The last time I bought a set of tyres in south London I came away not quite knowing whether I had just been asked to become a jihadi bride.
Of course, it was only the merest suspicion. If I had had hard evidence I might have gone to the police. Or I might not. These days, one is likely to get done for a hate crime if one complains about a member of the opposite religion. If I had gone to the police what would I have said?
‘Excuse me, I’ve just had a set of tyres fitted to my Volvo by a man who tried to persuade me that IS fighters don’t deserve the bad press.’
Would I have sounded hysterical, or delusional, or just plain prejudiced? And what was my suspicion based on? Not that much.
I thought about it a lot but really all I had was the fact that, as I sat in the waiting room with the spaniel as my tyres were fitted, a very handsome young man sitting at his desk beneath a huge gold-framed excerpt from the Koran told me I shouldn’t listen to ‘the hype’ about Isis, who weren’t the barbarians they were made out to be. He knew this, he said, because he was just back from a top-secret mission in the Middle East, which he couldn’t elaborate on.

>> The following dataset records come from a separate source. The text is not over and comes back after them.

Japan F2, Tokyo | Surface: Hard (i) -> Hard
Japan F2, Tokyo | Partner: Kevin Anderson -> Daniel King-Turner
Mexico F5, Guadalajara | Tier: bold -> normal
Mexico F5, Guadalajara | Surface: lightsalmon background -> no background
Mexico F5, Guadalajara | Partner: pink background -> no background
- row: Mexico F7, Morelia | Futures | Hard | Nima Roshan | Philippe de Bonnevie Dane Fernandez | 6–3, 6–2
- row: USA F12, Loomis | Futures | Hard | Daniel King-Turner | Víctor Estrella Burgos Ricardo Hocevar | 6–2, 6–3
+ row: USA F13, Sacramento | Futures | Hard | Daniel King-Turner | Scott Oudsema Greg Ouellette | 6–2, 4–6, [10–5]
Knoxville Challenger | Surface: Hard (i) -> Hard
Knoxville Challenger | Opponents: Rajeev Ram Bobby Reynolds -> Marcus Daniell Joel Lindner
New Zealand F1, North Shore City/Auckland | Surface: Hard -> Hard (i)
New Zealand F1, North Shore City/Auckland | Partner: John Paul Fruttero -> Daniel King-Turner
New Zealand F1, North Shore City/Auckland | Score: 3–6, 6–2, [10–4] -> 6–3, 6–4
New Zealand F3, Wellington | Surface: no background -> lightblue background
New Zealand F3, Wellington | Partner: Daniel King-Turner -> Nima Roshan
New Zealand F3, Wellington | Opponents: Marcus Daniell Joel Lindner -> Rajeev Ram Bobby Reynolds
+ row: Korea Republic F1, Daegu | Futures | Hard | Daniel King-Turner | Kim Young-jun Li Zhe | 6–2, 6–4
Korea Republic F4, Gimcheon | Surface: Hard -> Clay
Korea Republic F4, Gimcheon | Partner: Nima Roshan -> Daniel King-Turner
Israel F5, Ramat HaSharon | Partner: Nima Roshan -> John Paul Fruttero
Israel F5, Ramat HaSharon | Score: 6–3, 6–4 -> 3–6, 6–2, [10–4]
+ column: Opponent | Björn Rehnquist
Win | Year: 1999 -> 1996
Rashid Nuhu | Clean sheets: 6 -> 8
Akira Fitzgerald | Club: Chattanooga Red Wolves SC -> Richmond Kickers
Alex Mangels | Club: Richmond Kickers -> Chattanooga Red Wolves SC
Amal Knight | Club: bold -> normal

As my new tyres were fitted, he tried to recruit me as a jihadi bride
He said I should consider converting and marrying a man like him because I would find that my life really took off at that point. I gulped and nodded. I thought it unlikely that going under the veil would make me happy but he had me in a bind.
I was sitting in his waiting room and my car was up on his ramp with no wheels.